Synthetic THC Medications With FDA Approval
The FDA has approved the following drugs and contain a synthetic form of THC, one of the chemicals present in medicinal marijuana. These drugs may be covered by insurance:
- Marinol is a medication that is used to treat nausea and vomiting associated with chemotherapy, as well as loss of appetite and weight loss in HIV patients.
- Cesamet, like Marinol, is used to treat severe nausea and vomiting caused by chemotherapy.
- Syndros is also used to alleviate nausea and vomiting caused by chemotherapy and loss of appetite in AIDS patients.
Epidiolex was also authorized by the FDA in 2018. Epidiolex is a cannabidiol (CBD) oral solution that is intended to treat seizures caused by two uncommon epilepsy types, Lennox-Gastaut syndrome and Dravet syndrome.
Epidiolex is only covered by Medicare if you’re enrolled in Medicare Part D or Medicare Advantage plan. However, a doctor’s recommendation that you try over-the-counter CBD oil is not enough to get Medicare to cover any other CBD-containing product.

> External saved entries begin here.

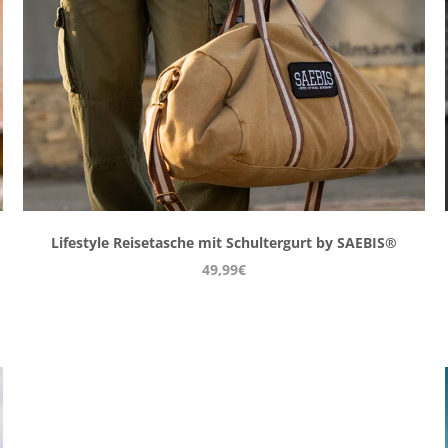
Lifestyle Reisetasche mit Schultergurt by SAEBIS®
49,99€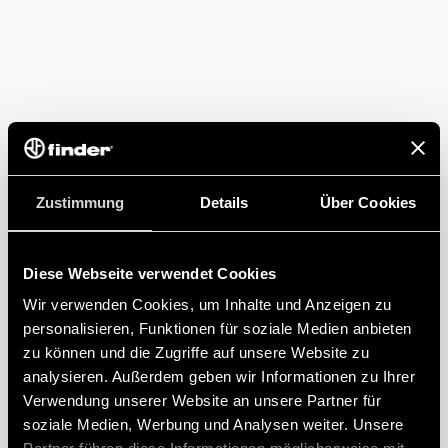
Zustimmung
Details
Über Cookies
Diese Webseite verwendet Cookies
Wir verwenden Cookies, um Inhalte und Anzeigen zu
personalisieren, Funktionen für soziale Medien anbieten
zu können und die Zugriffe auf unsere Website zu
analysieren. Außerdem geben wir Informationen zu Ihrer
Verwendung unserer Website an unsere Partner für
soziale Medien, Werbung und Analysen weiter. Unsere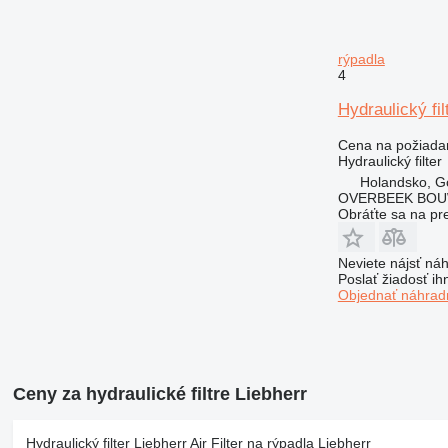
rýpadla
4
Hydraulický fi
Cena na požiada
Hydraulický filter
Holandsko, G
OVERBEEK BOU
Obráťte sa na pr
Neviete nájsť náh
Poslať žiadosť ih
Objednať náhradn
Ceny za hydraulické filtre Liebherr
Hydraulický filter Liebherr Air Filter na rýpadla Liebherr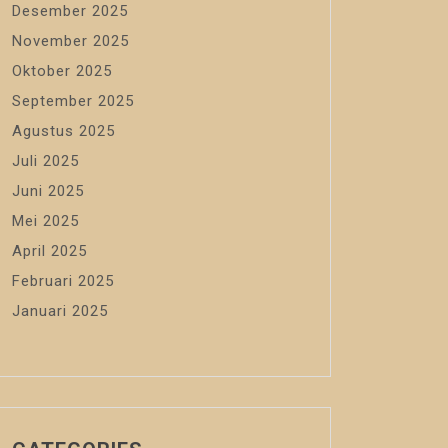
Desember 2025
November 2025
Oktober 2025
September 2025
Agustus 2025
Juli 2025
Juni 2025
Mei 2025
April 2025
Februari 2025
Januari 2025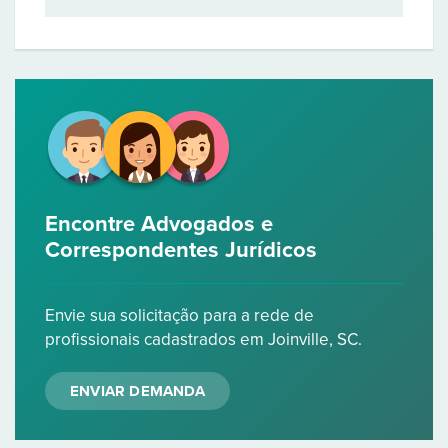
Encontre Advogados e
Correspondentes Jurídicos
Envie sua solicitação para a rede de
profissionais cadastrados em Joinville, SC.
ENVIAR DEMANDA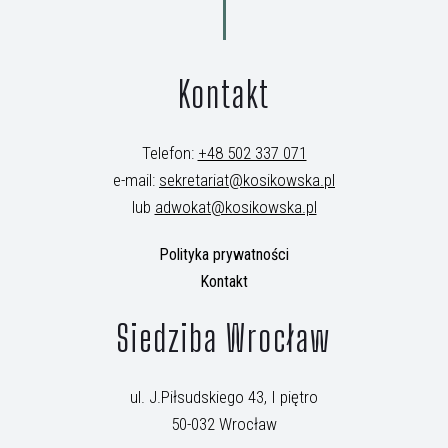
Kontakt
Telefon:
+48 502 337 071
e-mail:
sekretariat@kosikowska.pl
lub
adwokat@kosikowska.pl
Polityka prywatności
Kontakt
Siedziba Wrocław
ul. J.Piłsudskiego 43, I piętro
50-032 Wrocław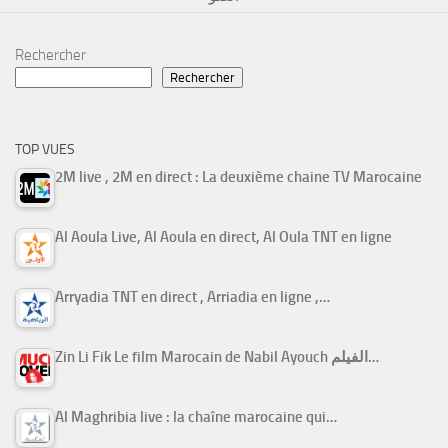
Rechercher
Rechercher
TOP VUES
2M live , 2M en direct : La deuxième chaine TV Marocaine
Al Aoula Live, Al Aoula en direct, Al Oula TNT en ligne
Arryadia TNT en direct , Arriadia en ligne ,…
Zin Li Fik Le film Marocain de Nabil Ayouch الفيلم…
Al Maghribia live : la chaîne marocaine qui…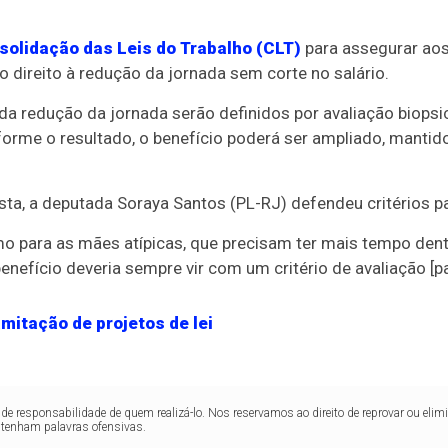
solidação das Leis do Trabalho (CLT)
para assegurar ao
 direito à redução da jornada sem corte no salário.
da redução da jornada serão definidos por avaliação biopsic
orme o resultado, o benefício poderá ser ampliado, mantid
ta, a deputada Soraya Santos (PL-RJ) defendeu critérios p
mo para as mães atípicas, que precisam ter mais tempo den
enefício deveria sempre vir com um critério de avaliação [par
mitação de projetos de lei
de responsabilidade de quem realizá-lo. Nos reservamos ao direito de reprovar ou el
ntenham palavras ofensivas.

How Much Does Medical Cannabis Cost?
Medical cannabis costs anywhere from $5 to $20 per gram of cannabis, but there’s no way of knowing what you’ll pay in a dispensary. Each company determines its own pricing parameters, which might change dramatically based on the economy and inflation.
According to the Oxford Treatment Center in 2022, one ounce of medium-quality cannabis costs $266 in the United States, while high-quality cannabis costs $326.
Other factors that influence the cost of medical cannabis include how you buy it (by the ounce, in edible or topical form, etc.), where you reside, and even which strain you choose.
How Can You Get Medical Cannabis at a Discount?
Some cannabis shops may offer consumers discounts on a regular basis, ranging from a standard 20% off all items to more customized discounts or unique offers for specific people.
Some dispensaries, for example, may provide discounts to veterans or senior citizens, although these benefits vary widely.
The easiest approach to finding cheap medical cannabis is to go to your local dispensary and ask about the specials they have.